Still, a conventiuonal sub ´, type Lada would easily get in trouble having to pass narrow passages on it´s way in and out to the areas of the sightnings. Also any possible intriusion was helped by the fact the fixed magnetic and acustical lines was disabled due to the low level of threat that has been estimated for many years and it was not possible to activate the listenings post´s (like the Malsten stastion: https://www.google.se/search?q=m%C3%A4lsten&biw=1280&bih=855&tbm=isch&tbo=u&source=univ&sa=X&ei=lJJKVNSZCYW8ygPM54G4BA&sqi=2&ved=0CB8QsAQ#facrc=_&imgdii=_&imgrc=0LNpC3cdVf-aWM%253A%3BlU3Eai2-jqbzPM%3Bhttp%253A%252F%252Fi43.tinypic.com%252F1569x09.png%3Bhttp%253A%252F%252Fforum.skalman.nu%252Fviewtopic.php%253Ff%253D22%2526t%253D40534%3B500%3B334)rapidly enought.
Today the navy said they did call in all major surface uniti as they expect that a posible underwater craft has left the area. And they will now work with analyze, it´s also relevant that the only official message from the navu had been that they are investigating sightings from the public, where they claim that ca 4 sightings (one including the released photo) out of hundreds has been relevant to motivate a further investigation.
All speculations on nationality, type of underwater activity, type of Craft etc has been done by media or politicians.

Vigilis said...

Very nice coverage of the Swede's search episode, Pete.

Cheers! Vig

Pete said...

Hi Joakim Wohlfeil

Thanks for your first hand information and knowledge of the undersea conditions. It confirms that I'm on the right track.

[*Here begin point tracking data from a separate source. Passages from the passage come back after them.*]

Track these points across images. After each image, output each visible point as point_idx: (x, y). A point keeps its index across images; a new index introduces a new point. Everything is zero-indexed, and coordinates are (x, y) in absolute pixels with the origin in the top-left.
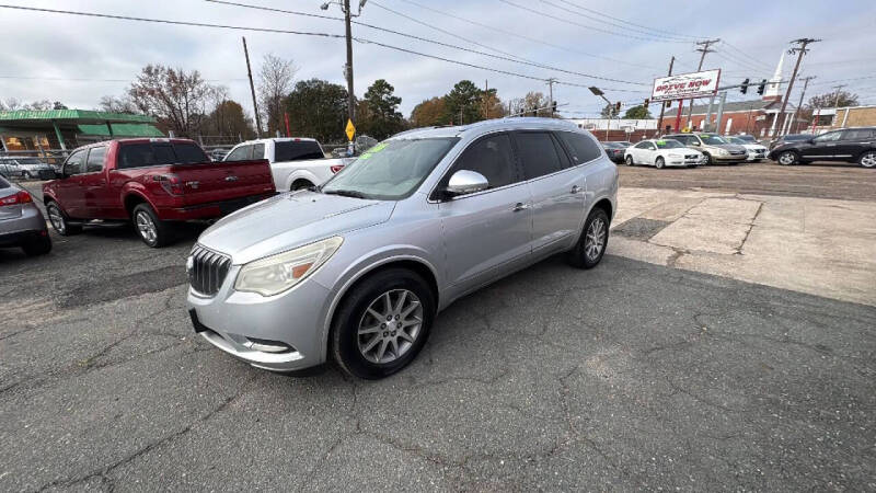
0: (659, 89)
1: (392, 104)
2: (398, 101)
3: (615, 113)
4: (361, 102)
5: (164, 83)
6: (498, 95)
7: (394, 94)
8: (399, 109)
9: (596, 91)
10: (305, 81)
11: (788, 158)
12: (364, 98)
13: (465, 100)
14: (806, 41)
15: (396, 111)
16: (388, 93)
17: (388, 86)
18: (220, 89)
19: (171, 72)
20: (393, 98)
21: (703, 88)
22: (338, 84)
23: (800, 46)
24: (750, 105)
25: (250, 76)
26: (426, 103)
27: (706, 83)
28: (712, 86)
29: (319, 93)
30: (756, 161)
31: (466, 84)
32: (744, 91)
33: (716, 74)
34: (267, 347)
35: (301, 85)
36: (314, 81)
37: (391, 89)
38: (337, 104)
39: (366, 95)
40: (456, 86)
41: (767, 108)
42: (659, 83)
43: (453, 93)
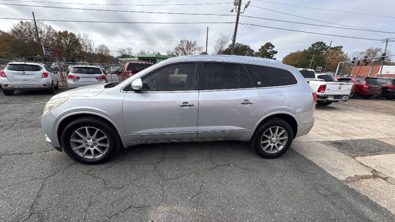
1: (272, 54)
2: (276, 52)
4: (256, 53)
5: (185, 46)
8: (275, 56)
12: (258, 51)
13: (318, 52)
16: (271, 49)
18: (201, 48)
19: (188, 42)
20: (273, 51)
31: (320, 44)
37: (273, 47)
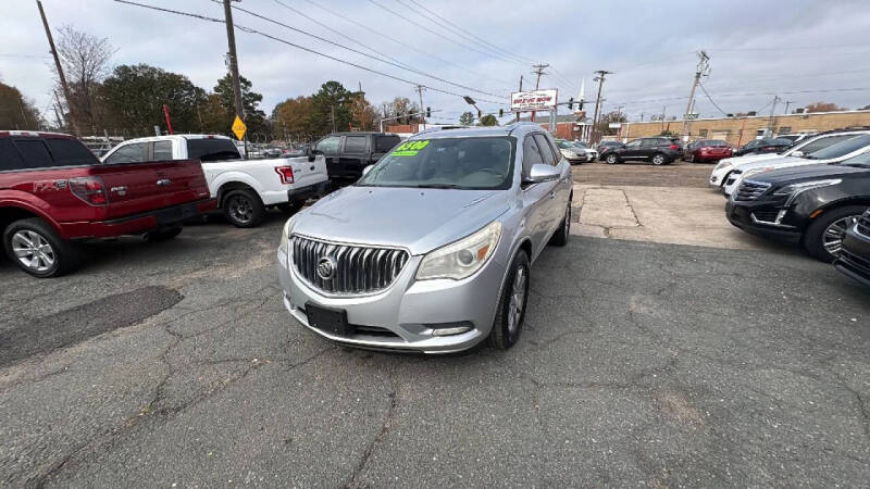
0: (516, 102)
1: (253, 102)
2: (259, 98)
3: (471, 121)
4: (211, 97)
6: (367, 98)
7: (252, 90)
8: (259, 107)
9: (469, 100)
10: (129, 65)
11: (612, 159)
12: (213, 92)
13: (334, 101)
14: (603, 73)
15: (257, 108)
16: (245, 89)
17: (244, 80)
20: (251, 94)
21: (547, 103)
22: (177, 73)
23: (600, 76)
24: (567, 118)
25: (54, 52)
26: (290, 102)
27: (549, 99)
28: (552, 102)
29: (152, 82)
30: (592, 161)
31: (335, 85)
32: (571, 108)
33: (555, 92)
34: (441, 331)
35: (123, 70)
36: (143, 67)
37: (248, 84)
38: (179, 97)
39: (216, 89)
40: (323, 86)
41: (578, 120)
42: (516, 97)
43: (321, 93)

That link you've provided about the Malsten station SOSUS and magnetic anomaly arrays is interesting. So have they been de-activated since the Cold War? And presumably reactivated with newer sensors? With such capabilities the Swedish defence force would presumably already know a lot about any Russian incursion?

Here is another relevant link http://books.google.com.au/books?id=cN-ETroO0zEC&pg=PA81&lpg=PA81&dq=Malsten+station&source=bl&ots=nl156cfh1h&sig=1cMjfUCOnQcnNPj-ZWZnSMbUQcI&hl=en&sa=X&ei=yFhLVMTEJM-68gXfmoHQCw&ved=0CCIQ6AEwAA#v=onepage&q=Malsten%20station&f=false

I assume members of the public saw some submarine activity making it a public issue. If Swedish Defence alone knew about it Defence may have kept the whole matter secret.

Regards

Pete

Pete said...

Thanks Vigilis

I especially appreciate praise and other comments from someone who has been a submariner - like you.